__Text excerpt__
- Opening Delimiter -
The Dawn That Hints Of The Splendour of Noon
Yet, in spite of all this—his uncongenial environment, his frail frame, his hopeless love affair and his early death—Keats wrote poetry. Let it be admitted that he perpetrated reams of twaddle that should never have been printed—"marshy and sandy flats of sterile and futile verse," as Swinburne cruelly called them. Let it be admitted, too, that much of the remainder is marked by immaturity and mediocrity. Two wonders yet remain. The first is that in all the circumstances, we should be able to find among those marshy flats any "purple patches of floral primrose." And the second, and by far the greater, wonder is that, situated as he was, Keats should have given us a few immortal lyrics whose richness and lustre have never been surpassed. Nobody understood better than Keats the melody of phrasing, the poet's magic art of setting words to music.

Tennyson used to say that, if he had lived, Keats would have taken his place among the very greatest of our English poets. If he had lived! That is as far as one can go. Nobody knew better than he did that death had robbed him of his triumph. He felt that the music that he had actually created merely represented the scraping of the violin strings before the real performance begins. Oppressed by this cruel fact he asked, in dying, that his only epitaph should be: "Here lies one whose name was writ in water!" and, on a plain white stone above his head, those words, surmounted by a broken lyre, were duly carved. On the morning of Feb. 26, 1821, a slow and melancholy cortege, made up of British residents in Rome and of British tourists who chanced to be visiting the city, made its way to the old Protestant cemetery on the hill, and amidst the ivy-covered and crumbling ruins of the Honorian walls, close to the stately tomb of Caius Cestius, they reverently laid the remains of this singularly captivating and remarkably brilliant young Englishman. In fact or in fancy, we have all paid pilgrimage to that Italian tomb, have pondered its pathetic epitaph, and have wistfully speculated with Tennyson on what might have been.
- Closing Delimiter -
List every person mentioned by name in the passage on Keats. Rely only on the passage on Keats for what follows.

__Listed entries__
- Opening Delimiter -
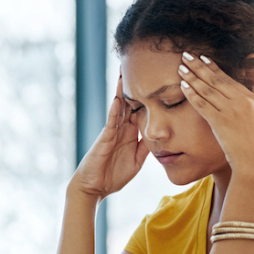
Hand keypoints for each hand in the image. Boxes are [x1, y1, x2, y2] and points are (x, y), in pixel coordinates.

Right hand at [70, 76, 150, 199]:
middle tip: (139, 66)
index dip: (147, 97)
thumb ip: (145, 148)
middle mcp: (120, 129)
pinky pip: (110, 123)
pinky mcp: (104, 139)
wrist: (94, 188)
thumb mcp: (136, 161)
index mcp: (129, 133)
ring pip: (118, 107)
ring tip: (124, 73)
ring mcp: (111, 132)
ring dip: (122, 91)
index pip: (140, 111)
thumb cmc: (113, 175)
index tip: (155, 82)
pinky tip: (118, 100)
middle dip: (133, 86)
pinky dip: (115, 111)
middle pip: (129, 103)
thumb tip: (159, 137)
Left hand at [178, 52, 253, 178]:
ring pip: (208, 90)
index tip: (203, 58)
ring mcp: (233, 111)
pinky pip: (203, 105)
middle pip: (217, 80)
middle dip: (199, 66)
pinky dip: (192, 94)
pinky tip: (182, 86)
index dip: (214, 68)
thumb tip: (246, 106)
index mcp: (253, 100)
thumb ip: (252, 111)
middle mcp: (243, 101)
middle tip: (186, 54)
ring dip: (192, 77)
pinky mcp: (222, 122)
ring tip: (181, 67)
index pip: (229, 80)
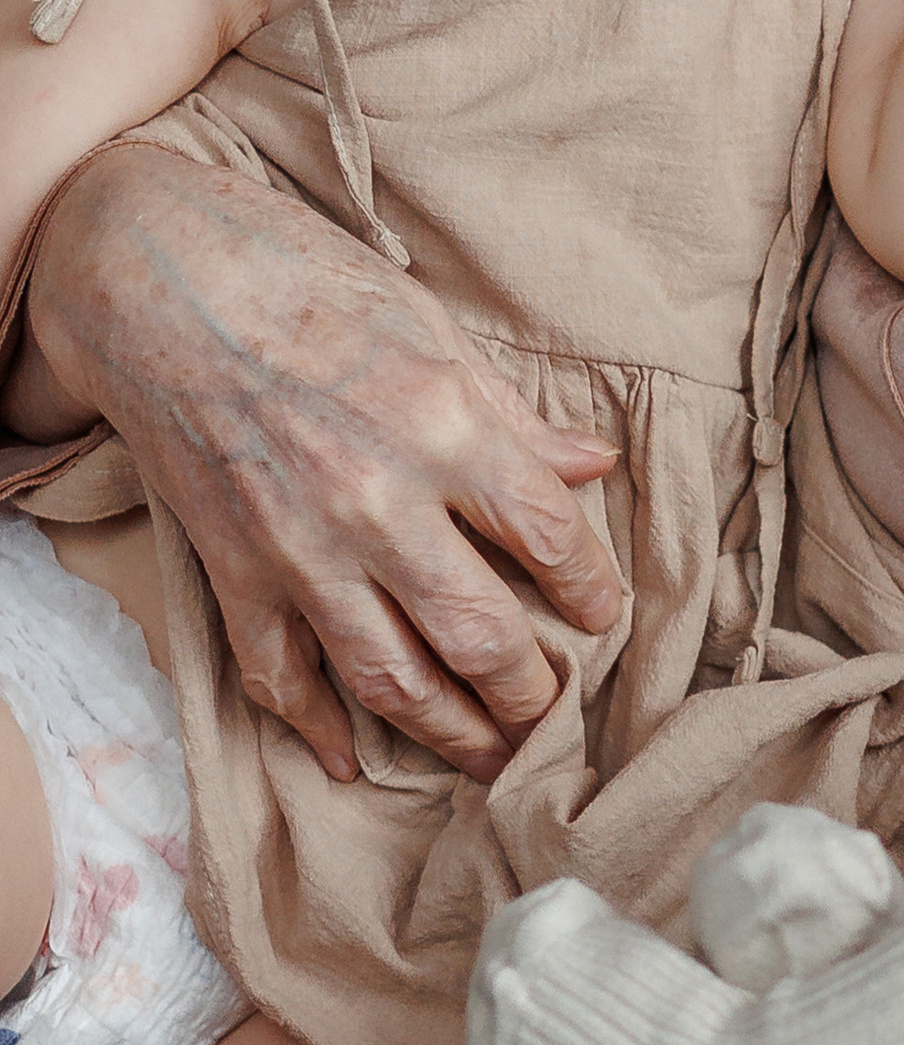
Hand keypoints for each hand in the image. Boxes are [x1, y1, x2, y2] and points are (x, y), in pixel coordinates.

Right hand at [17, 143, 622, 781]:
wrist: (158, 282)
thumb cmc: (306, 283)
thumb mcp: (432, 327)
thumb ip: (512, 414)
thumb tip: (593, 464)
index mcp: (446, 429)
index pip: (549, 537)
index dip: (590, 589)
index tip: (604, 617)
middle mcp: (380, 503)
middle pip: (480, 633)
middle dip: (529, 691)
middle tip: (555, 715)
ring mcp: (301, 548)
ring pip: (391, 677)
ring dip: (450, 732)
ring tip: (490, 761)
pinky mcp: (235, 570)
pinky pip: (280, 675)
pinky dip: (317, 727)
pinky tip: (353, 759)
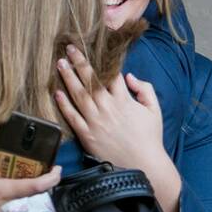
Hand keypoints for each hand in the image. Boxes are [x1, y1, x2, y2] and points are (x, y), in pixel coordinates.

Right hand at [0, 158, 60, 211]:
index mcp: (5, 192)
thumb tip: (1, 155)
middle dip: (43, 188)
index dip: (52, 177)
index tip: (58, 169)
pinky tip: (14, 206)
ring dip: (33, 200)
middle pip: (39, 198)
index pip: (37, 186)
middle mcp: (13, 210)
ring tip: (27, 192)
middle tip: (41, 178)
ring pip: (31, 211)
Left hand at [55, 47, 181, 211]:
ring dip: (68, 78)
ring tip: (60, 63)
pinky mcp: (87, 135)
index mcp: (124, 100)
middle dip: (79, 62)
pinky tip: (56, 93)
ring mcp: (95, 121)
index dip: (101, 59)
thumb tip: (129, 76)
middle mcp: (107, 108)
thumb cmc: (150, 137)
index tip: (91, 47)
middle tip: (69, 48)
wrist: (143, 165)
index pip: (110, 74)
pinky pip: (72, 117)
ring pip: (78, 95)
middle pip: (91, 80)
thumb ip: (145, 89)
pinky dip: (64, 105)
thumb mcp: (154, 110)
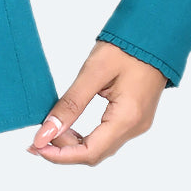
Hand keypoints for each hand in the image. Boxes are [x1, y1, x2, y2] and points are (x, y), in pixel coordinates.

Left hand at [26, 40, 167, 165]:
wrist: (154, 34)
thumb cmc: (127, 47)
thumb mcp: (93, 71)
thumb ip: (71, 103)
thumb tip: (47, 131)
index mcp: (127, 118)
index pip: (90, 152)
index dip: (60, 155)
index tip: (36, 146)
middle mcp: (135, 127)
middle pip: (95, 153)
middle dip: (64, 150)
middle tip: (37, 138)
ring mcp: (137, 124)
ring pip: (101, 147)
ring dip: (73, 144)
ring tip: (49, 131)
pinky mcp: (134, 117)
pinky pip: (107, 136)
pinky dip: (86, 136)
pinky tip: (69, 126)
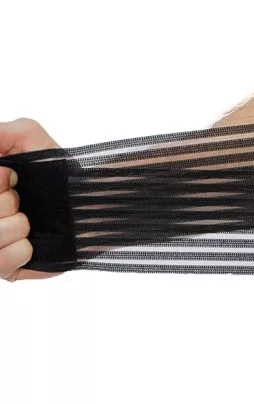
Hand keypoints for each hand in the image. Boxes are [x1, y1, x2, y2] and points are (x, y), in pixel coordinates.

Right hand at [0, 118, 61, 281]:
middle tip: (21, 199)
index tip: (11, 176)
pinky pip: (0, 263)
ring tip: (30, 220)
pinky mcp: (6, 269)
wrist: (93, 199)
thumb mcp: (26, 135)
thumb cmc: (57, 170)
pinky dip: (21, 250)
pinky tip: (33, 242)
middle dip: (4, 202)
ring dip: (15, 225)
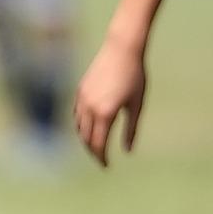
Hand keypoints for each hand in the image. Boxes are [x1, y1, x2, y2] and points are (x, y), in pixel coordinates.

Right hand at [74, 33, 146, 166]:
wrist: (122, 48)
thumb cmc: (135, 76)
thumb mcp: (136, 104)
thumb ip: (130, 128)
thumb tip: (127, 150)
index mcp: (105, 113)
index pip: (98, 144)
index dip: (102, 157)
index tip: (106, 165)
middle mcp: (89, 108)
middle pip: (86, 138)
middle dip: (93, 151)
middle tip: (101, 158)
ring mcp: (82, 98)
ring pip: (79, 126)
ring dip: (85, 138)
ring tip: (95, 144)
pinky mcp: (80, 89)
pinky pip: (76, 113)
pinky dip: (80, 124)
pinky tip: (89, 126)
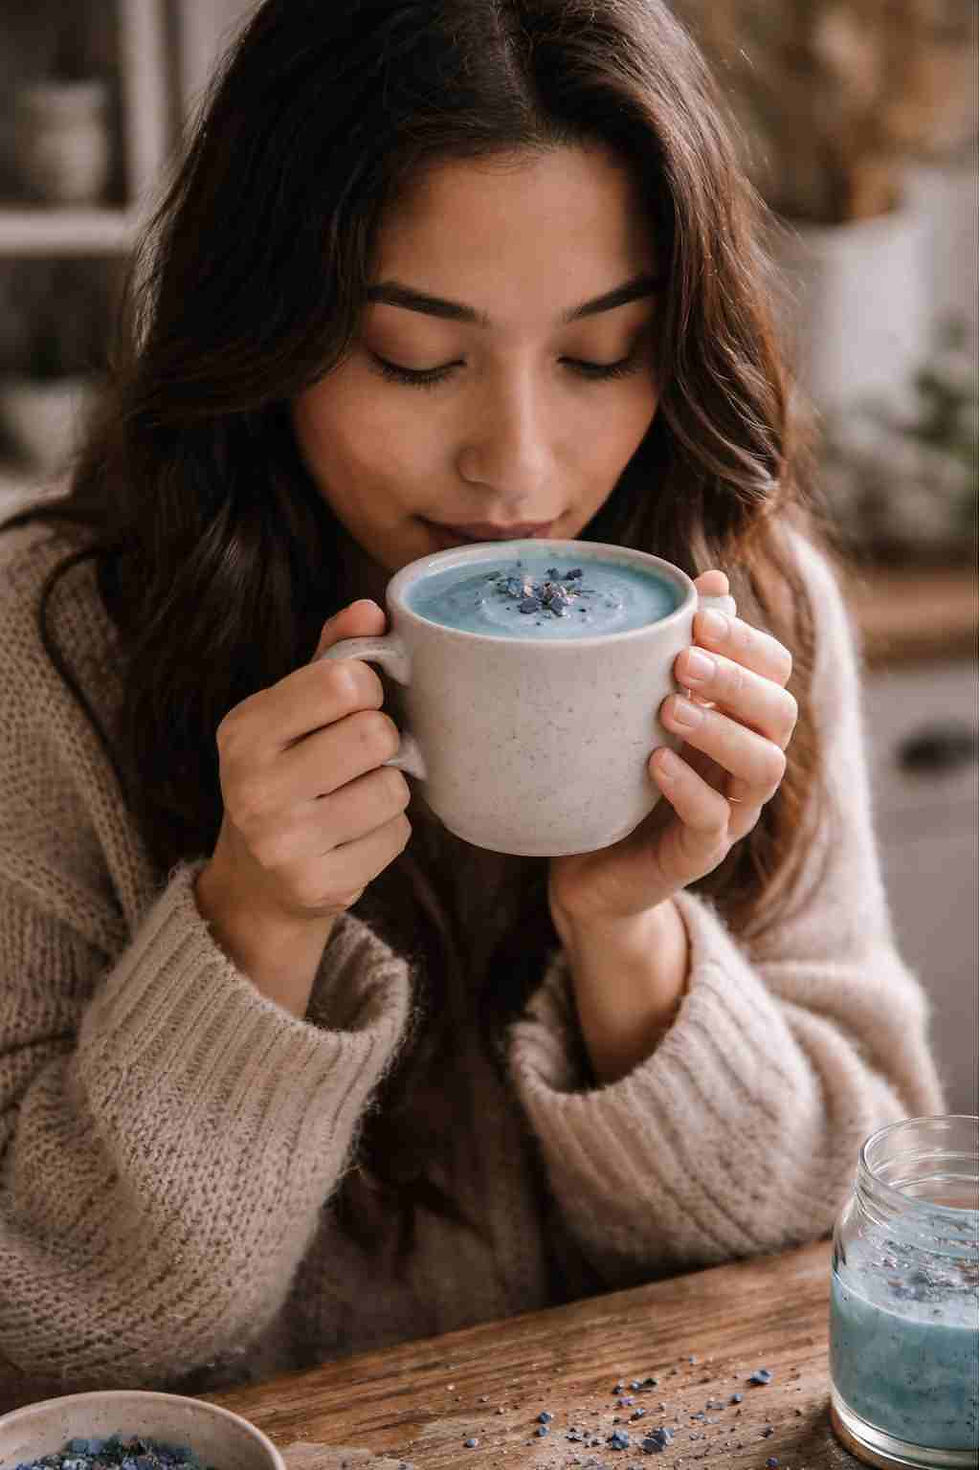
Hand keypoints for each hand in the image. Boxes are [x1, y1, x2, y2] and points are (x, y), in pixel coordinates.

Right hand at [204, 599, 411, 926]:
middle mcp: (254, 786)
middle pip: (374, 734)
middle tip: (359, 755)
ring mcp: (284, 843)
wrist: (257, 881)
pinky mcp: (320, 885)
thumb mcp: (291, 711)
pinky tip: (354, 834)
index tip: (355, 703)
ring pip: (392, 787)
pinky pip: (396, 835)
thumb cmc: (286, 774)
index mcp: (244, 730)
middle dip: (381, 740)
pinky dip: (387, 831)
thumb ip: (331, 655)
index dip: (367, 687)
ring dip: (387, 788)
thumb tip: (371, 609)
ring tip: (354, 795)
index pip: (342, 682)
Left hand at [549, 570, 797, 930]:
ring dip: (720, 730)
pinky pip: (714, 820)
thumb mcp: (638, 703)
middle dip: (737, 680)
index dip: (746, 640)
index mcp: (740, 718)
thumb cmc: (617, 770)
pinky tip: (655, 762)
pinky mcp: (700, 853)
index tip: (698, 615)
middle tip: (684, 661)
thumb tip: (712, 577)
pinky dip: (688, 788)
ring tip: (669, 709)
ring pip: (763, 767)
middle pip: (781, 713)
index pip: (774, 669)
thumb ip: (675, 649)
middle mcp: (747, 762)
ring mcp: (732, 812)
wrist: (589, 865)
- Closing Delimiter -
__Completed exercise__
Keats, Swinburne, Tennyson, Caius Cestius